(Items from a dataset)
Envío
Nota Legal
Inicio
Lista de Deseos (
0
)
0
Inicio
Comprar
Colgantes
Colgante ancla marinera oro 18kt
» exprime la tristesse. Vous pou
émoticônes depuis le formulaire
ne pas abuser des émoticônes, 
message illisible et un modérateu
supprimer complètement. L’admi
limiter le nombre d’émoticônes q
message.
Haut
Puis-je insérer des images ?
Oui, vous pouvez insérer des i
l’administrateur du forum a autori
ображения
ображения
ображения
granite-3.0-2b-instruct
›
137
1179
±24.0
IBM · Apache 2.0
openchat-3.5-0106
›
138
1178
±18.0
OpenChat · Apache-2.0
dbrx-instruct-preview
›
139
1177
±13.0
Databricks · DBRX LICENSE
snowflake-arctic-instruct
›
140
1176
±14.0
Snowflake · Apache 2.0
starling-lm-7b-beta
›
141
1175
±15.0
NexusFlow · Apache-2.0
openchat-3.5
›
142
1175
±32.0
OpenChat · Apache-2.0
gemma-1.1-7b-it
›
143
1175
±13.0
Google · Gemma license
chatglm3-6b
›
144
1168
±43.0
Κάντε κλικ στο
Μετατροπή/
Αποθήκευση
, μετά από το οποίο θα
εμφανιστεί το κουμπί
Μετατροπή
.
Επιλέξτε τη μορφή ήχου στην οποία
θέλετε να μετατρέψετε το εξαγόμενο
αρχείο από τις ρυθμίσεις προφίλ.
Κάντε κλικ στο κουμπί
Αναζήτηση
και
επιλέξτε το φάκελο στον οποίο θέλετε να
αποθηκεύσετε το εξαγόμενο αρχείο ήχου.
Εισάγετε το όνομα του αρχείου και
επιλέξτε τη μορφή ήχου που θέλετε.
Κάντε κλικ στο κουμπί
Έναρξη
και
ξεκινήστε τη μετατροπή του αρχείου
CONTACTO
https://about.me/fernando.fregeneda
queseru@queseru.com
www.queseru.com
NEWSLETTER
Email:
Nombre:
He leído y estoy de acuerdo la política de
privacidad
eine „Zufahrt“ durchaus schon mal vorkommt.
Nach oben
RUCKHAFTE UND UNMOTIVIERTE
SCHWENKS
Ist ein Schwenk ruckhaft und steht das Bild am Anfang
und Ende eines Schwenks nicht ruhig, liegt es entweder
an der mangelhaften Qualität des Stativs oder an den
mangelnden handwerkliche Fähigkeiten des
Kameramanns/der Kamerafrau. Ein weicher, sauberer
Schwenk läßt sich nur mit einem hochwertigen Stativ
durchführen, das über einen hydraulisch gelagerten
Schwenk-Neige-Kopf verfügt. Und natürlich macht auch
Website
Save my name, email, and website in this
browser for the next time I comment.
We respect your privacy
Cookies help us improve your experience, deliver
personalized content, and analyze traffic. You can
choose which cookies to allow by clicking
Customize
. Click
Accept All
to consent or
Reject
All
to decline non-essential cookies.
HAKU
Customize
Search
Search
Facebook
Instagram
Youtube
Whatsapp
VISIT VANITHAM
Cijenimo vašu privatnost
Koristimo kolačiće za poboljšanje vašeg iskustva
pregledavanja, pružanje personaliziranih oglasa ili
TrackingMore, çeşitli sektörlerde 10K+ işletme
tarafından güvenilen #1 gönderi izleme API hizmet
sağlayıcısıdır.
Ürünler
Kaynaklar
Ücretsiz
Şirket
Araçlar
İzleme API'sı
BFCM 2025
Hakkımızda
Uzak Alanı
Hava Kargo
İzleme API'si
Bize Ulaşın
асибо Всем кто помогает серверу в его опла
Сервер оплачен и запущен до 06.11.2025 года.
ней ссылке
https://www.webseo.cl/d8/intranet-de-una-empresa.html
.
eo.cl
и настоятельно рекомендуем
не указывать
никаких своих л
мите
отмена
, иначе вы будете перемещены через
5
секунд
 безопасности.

#### [Task to carry out]
Give again, exactly as written, every line from the first one above through the line that has "supprimer complètement. L’admi" in it.

#### [Response to this exercise]
Envío
Nota Legal
Inicio
Lista de Deseos (
0
)
0
Inicio
Comprar
Colgantes
Colgante ancla marinera oro 18kt
» exprime la tristesse. Vous pou
émoticônes depuis le formulaire
ne pas abuser des émoticônes, 
message illisible et un modérateu
supprimer complètement. L’admi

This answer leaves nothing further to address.